Gabon : 377,68 milliards FCFA alloués à la défense en 2026

Gabon : 377,68 milliards FCFA alloués à la défense en 2026

Le Gabon franchit un cap budgétaire inédit pour sa défense en 2026. Le 11 juin, la ministre d’État, ministre de la Défense nationale, Brigitte Onkanowa, a dévoilé devant la Commission des Finances, du Budget et de la Comptabilité publique de l’Assemblée nationale une enveloppe de 377,68 milliards de FCFA inscrite au projet de loi de finances rectificative (PLFR) 2026. Cette dotation, présentée dans un climat de transition politique et de mutations sécuritaires en Afrique centrale, vise à renforcer les capacités des forces armées gabonaises sur tous les fronts opérationnels.

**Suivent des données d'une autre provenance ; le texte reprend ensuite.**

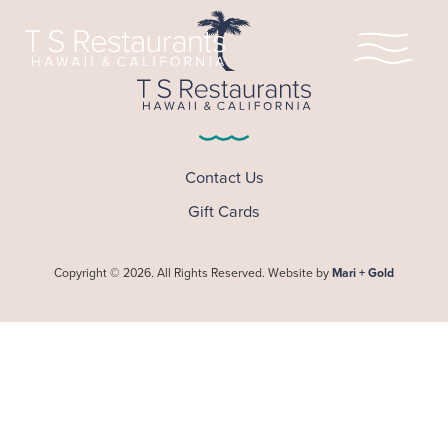
Home
Our Story
Contact Us
Gift Cards
Locations
Legacy of Aloha
Copyright © 2026. All Rights Reserved. Website by
Mari + Gold
Scholarship
Leadership
Hula Pie
Shop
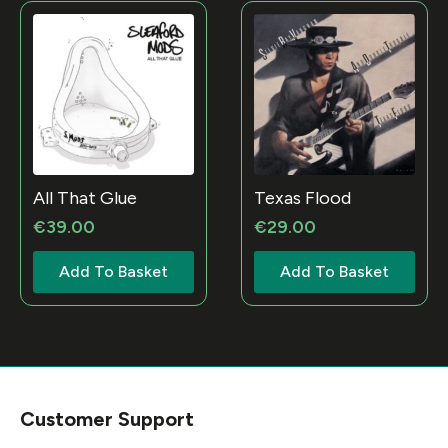
All That Glue
Texas Flood
€
39.00
€
29.00
Add To Basket
Add To Basket
Customer Support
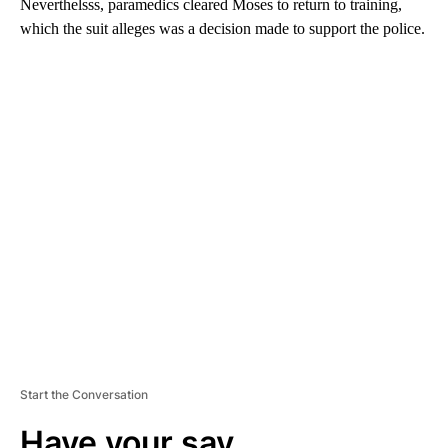
Neverthelsss, paramedics cleared Moses to return to training,
which the suit alleges was a decision made to support the police.
A
D
V
E
R
TI
S
E
M
E
N
T
Start the Conversation
Have your say.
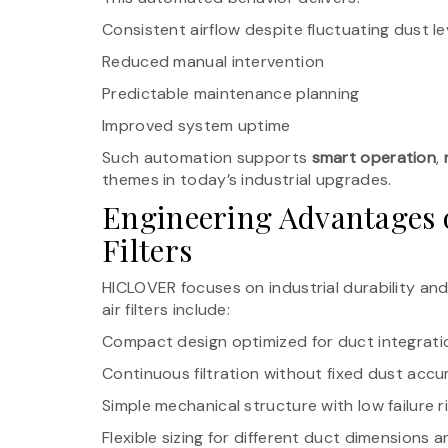
Consistent airflow despite fluctuating dust le
Reduced manual intervention
Predictable maintenance planning
Improved system uptime
Such automation supports
smart operation
,
themes in today’s industrial upgrades.
Engineering Advantages
Filters
HICLOVER focuses on industrial durability and 
air filters include:
Compact design optimized for duct integrati
Continuous filtration without fixed dust acc
Simple mechanical structure with low failure r
Flexible sizing for different duct dimensions a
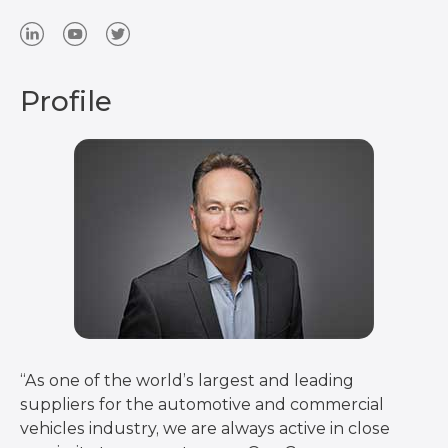
Profile
“As one of the world’s largest and leading
suppliers for the automotive and commercial
vehicles industry, we are always active in close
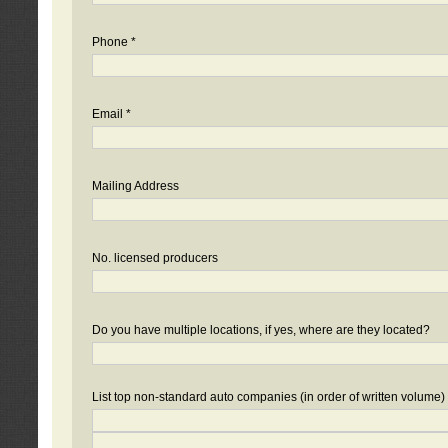
Phone *
Email *
Mailing Address
No. licensed producers
Do you have multiple locations, if yes, where are they located?
List top non-standard auto companies (in order of written volume)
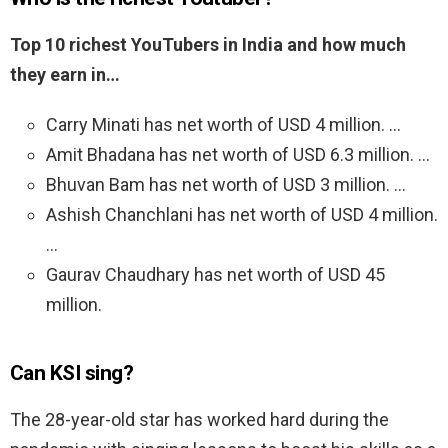
Top 10 richest YouTubers in India and how much
they earn in…
Carry Minati has net worth of USD 4 million. …
Amit Bhadana has net worth of USD 6.3 million. …
Bhuvan Bam has net worth of USD 3 million. …
Ashish Chanchlani has net worth of USD 4 million.
…
Gaurav Chaudhary has net worth of USD 45
million.
Can KSI sing?
The 28-year-old star has worked hard during the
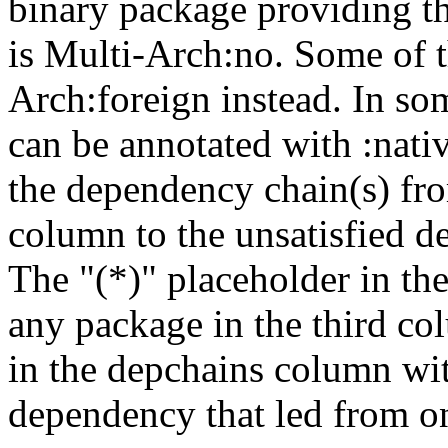
binary package providing t
is Multi-Arch:no. Some of t
Arch:foreign instead. In so
can be annotated with :nat
the dependency chain(s) fro
column to the unsatisfied d
The "(*)" placeholder in th
any package in the third c
in the depchains column wit
dependency that led from on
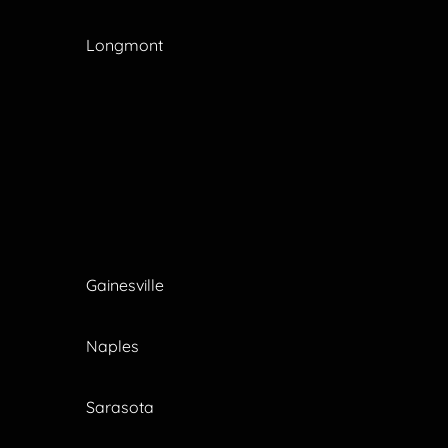
Longmont
Gainesville
Naples
Sarasota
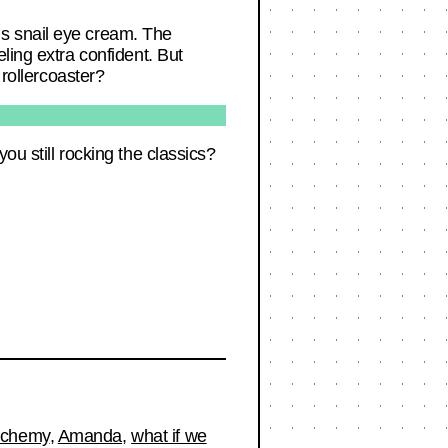
s snail eye cream. The
ling extra confident. But
 rollercoaster?
ou still rocking the classics?
lchemy
,
Amanda
,
what if we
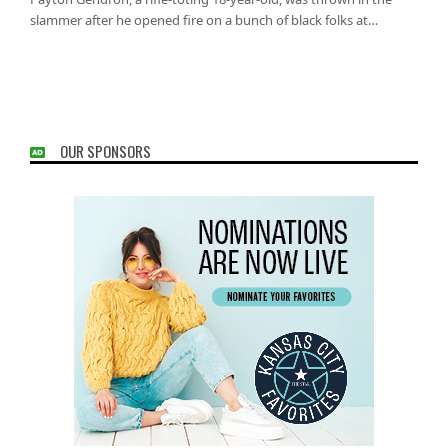
slammer after he opened fire on a bunch of black folks at…
OUR SPONSORS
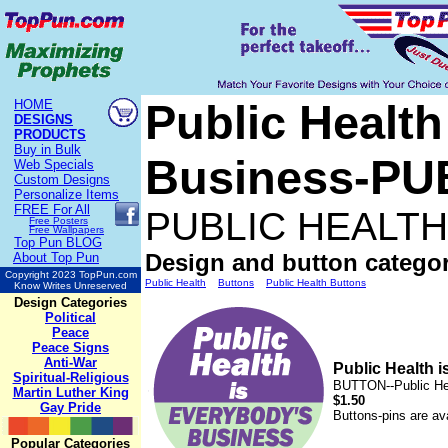
Public Health
HOME
DESIGNS
PRODUCTS
Buy in Bulk
Business-P
Web Specials
Custom Designs
Personalize Items
FREE
For All
PUBLIC HEALT
Free Posters
Free Wallpapers
Top Pun BLOG
Design and button categor
About Top Pun
Copyright 2023 TopPun.com
Public Health
Buttons
Public Health Buttons
Know Writes Unreserved
Design Categories
Political
Peace
Peace Signs
Anti-War
Public Health
Spiritual-Religious
BUTTON--Public He
Martin Luther King
$1.50
Gay Pride
Buttons-pins are ava
Popular Categories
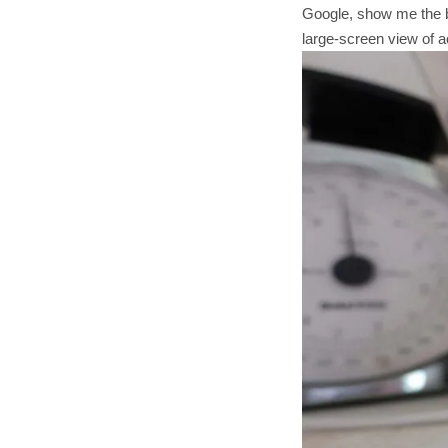
Google, show me the ba
large-screen view of ac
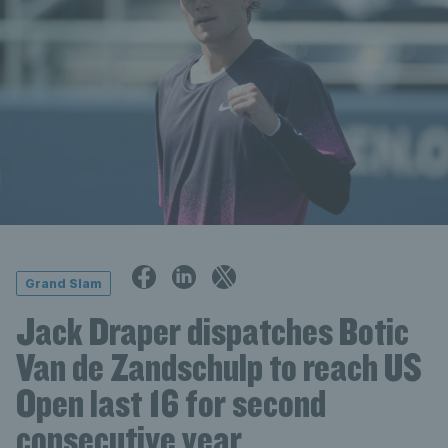
Grand Slam
Jack Draper dispatches Botic
Van de Zandschulp to reach US
Open last 16 for second
consecutive year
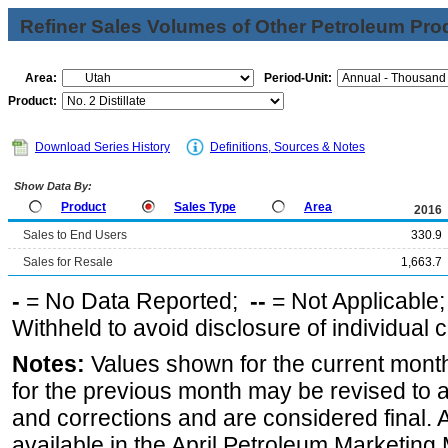
Refiner Sales Volumes of Other Petroleum Pro
Area:
Period-Unit:
Product:
Download Series History
Definitions, Sources & Notes
Show Data By:
Product
Sales Type
Area
2016
Sales to End Users
330.9
Sales for Resale
1,663.7
-
= No Data Reported;
--
= Not Applicable
Withheld to avoid disclosure of individual
Notes:
Values shown for the current month
for the previous month may be revised to 
and corrections and are considered final. 
available in the April Petroleum Marketing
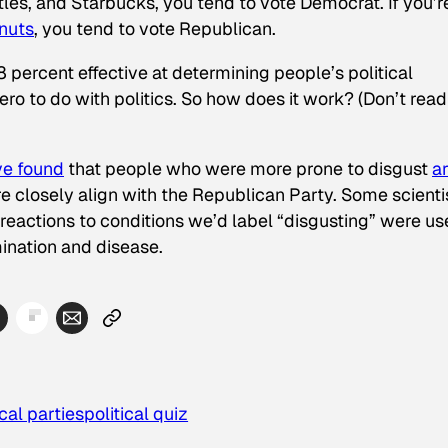
tles, and Starbucks, you tend to vote Democrat. If you’r
nuts
, you tend to vote Republican.
 percent effective at determining people’s political
zero to do with politics. So how does it work? (Don’t read
ve found
that people who were more prone to disgust
a
re closely align with the Republican Party. Some scienti
e reactions to conditions we’d label “disgusting” were u
ination and disease.
ical parties
political quiz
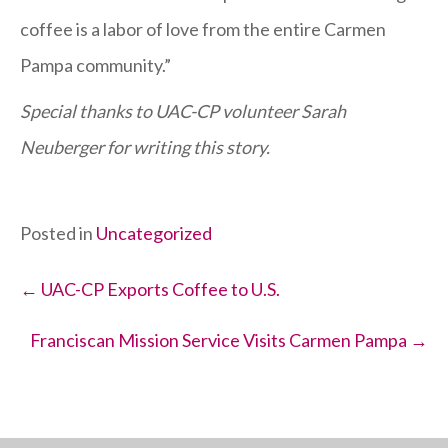
coffee is a labor of love from the entire Carmen
Pampa community.”
Special thanks to UAC-CP volunteer Sarah
Neuberger for writing this story.
Posted in
Uncategorized
Posts
← UAC-CP Exports Coffee to U.S.
navigation
Franciscan Mission Service Visits Carmen Pampa →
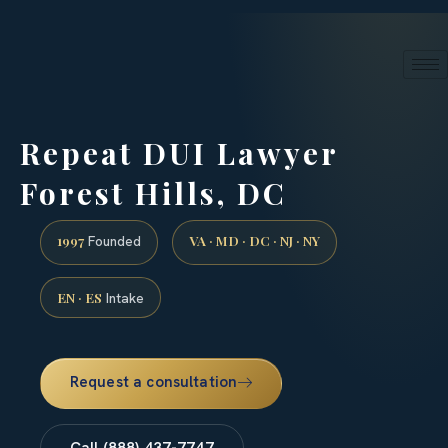
24/7 phone intake · (888) 437-7747
Request a Consultation
Repeat DUI Lawyer
Forest Hills, DC
1997
VA · MD · DC · NJ · NY
Founded
EN · ES
Intake
Request a consultation
Call (888) 437-7747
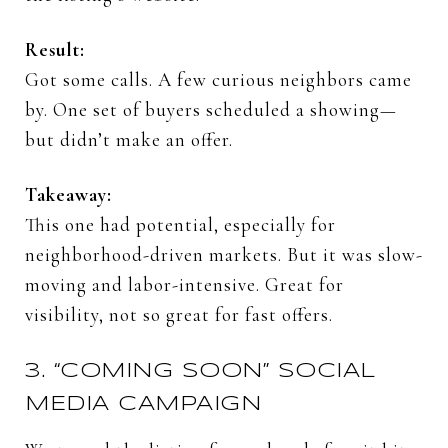
Result:
Got
some
calls.
A
few
curious
neighbors
came
by.
One
set
of
buyers
scheduled
a
showing—
but
didn’t
make
an
offer.
Takeaway:
This
one
had
potential,
especially
for
neighborhood-
driven
markets.
But
it
was
slow-
moving
and
labor-
intensive.
Great
for
visibility,
not
so
great
for
fast
offers.
3. “
COMING
SOON”
SOCIAL
MEDIA
CAMPAIGN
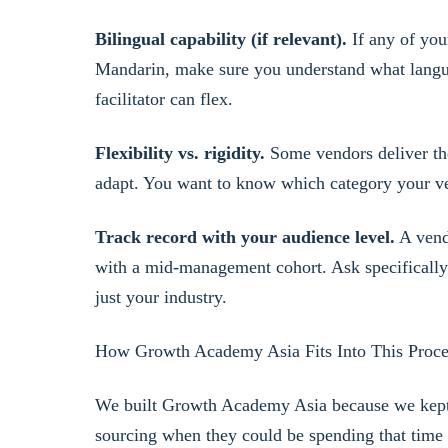
Bilingual capability (if relevant).
If any of you
Mandarin, make sure you understand what langu
facilitator can flex.
Flexibility vs. rigidity.
Some vendors deliver th
adapt. You want to know which category your ven
Track record with your audience level.
A vend
with a mid-management cohort. Ask specifically a
just your industry.
How Growth Academy Asia Fits Into This Proce
We built Growth Academy Asia because we kept
sourcing when they could be spending that time 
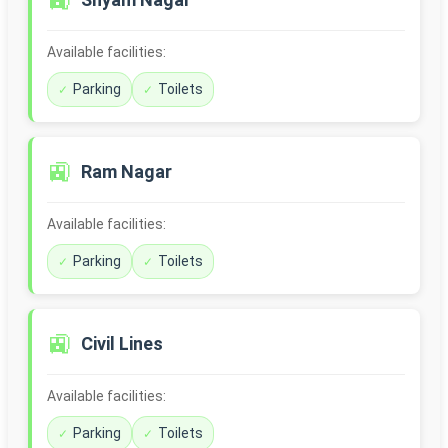
🚉
Available facilities:
Parking
Toilets
🚉
Ram Nagar
Available facilities:
Parking
Toilets
🚉
Civil Lines
Available facilities:
Parking
Toilets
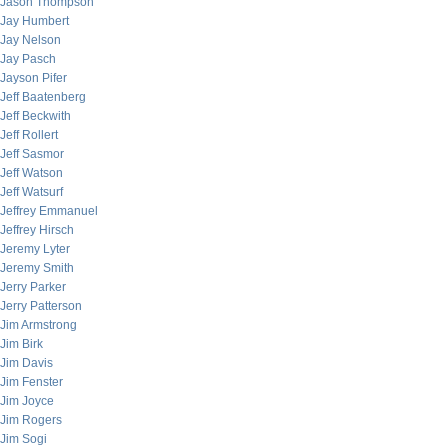
Jason Thompson
Jay Humbert
Jay Nelson
Jay Pasch
Jayson Pifer
Jeff Baatenberg
Jeff Beckwith
Jeff Rollert
Jeff Sasmor
Jeff Watson
Jeff Watsurf
Jeffrey Emmanuel
Jeffrey Hirsch
Jeremy Lyter
Jeremy Smith
Jerry Parker
Jerry Patterson
Jim Armstrong
Jim Birk
Jim Davis
Jim Fenster
Jim Joyce
Jim Rogers
Jim Sogi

Cet arbitrage budgétaire intervient alors que Libreville cherche à repositionner son outil militaire après le changement de régime d’août 2023. Les autorités de transition, en voie d’achever leur cycle institutionnel, ont fait de la modernisation des forces de défense un axe central de leur politique régalienne. Le montant proposé reflète, selon le ministère, la volonté d’adapter les moyens aux missions confiées à l’armée nationale.

Priorités opérationnelles de la dotation 2026

Devant les parlementaires, Brigitte Onkanowa a structuré son exposé autour des grands chantiers du département. Elle a insisté sur la nécessité de consolider les acquis tout en préparant la montée en puissance des unités sur le territoire. Le financement cible notamment l’amélioration de la condition militaire, la poursuite des programmes d’équipement et l’entretien d’un appareil de défense parfois vieillissant.

La présentation a souligné la cohérence entre les engagements du chef de l’État, Brice Clotaire Oligui Nguema, et la trajectoire financière du ministère. Le pouvoir exécutif gabonais lie étroitement la sécurité à la souveraineté économique, dans un environnement sous-régional marqué par les tensions dans le golfe de Guinée et la pression migratoire et halieutique sur les eaux territoriales.

Modernisation capacitaire et amélioration des conditions de vie

Les crédits prévus pour 2026 doivent accélérer plusieurs programmes capacitaires, dont l’acquisition de matériels et la remise à niveau d’infrastructures militaires. La ministre a souligné l’importance d’un effort soutenu en faveur des casernements, du soutien sanitaire et des équipements individuels, postes longtemps jugés déficitaires par les troupes. L’objectif est de transformer cette dotation budgétaire en gains opérationnels concrets, sans dispersion sur des projets non prioritaires.

Le volet humain occupe également une place clé. Les questions de solde, de couverture sociale et de formation sont mises en avant comme leviers de fidélisation et de professionnalisation. Brigitte Onkanowa a rappelé la responsabilité de l’État envers ses militaires d’active et ses anciens combattants, conformément aux orientations de la présidence.

Un signal politique dans la consolidation institutionnelle

Au-delà du montant, cette dotation de 377,68 milliards de FCFA porte une signification politique. Elle confirme que la défense reste une priorité régalienne pour les autorités gabonaises, dans un pays où l’armée a joué un rôle déterminant durant la transition. Maintenir un haut niveau d’engagement budgétaire pour les forces armées s’inscrit dans une logique de renforcement de l’État et de prévention des vulnérabilités sécuritaires aux frontières.

Reste la question de l’exécution. Les députés de la Commission des Finances ont, lors d’exercices précédents, souvent pointé l’écart entre les autorisations d’engagement et les paiements effectifs dans certains ministères régaliens. La capacité du ministère de la Défense à absorber cette enveloppe, à passer les marchés dans les délais et à rendre compte de l’utilisation des crédits sera scrutée tout au long de l’exercice 2026. Pour Libreville, l’enjeu dépasse la simple arithmétique budgétaire : il s’agit de démontrer qu’un effort financier conséquent peut produire des effets mesurables sur la posture opérationnelle de l’armée gabonaise.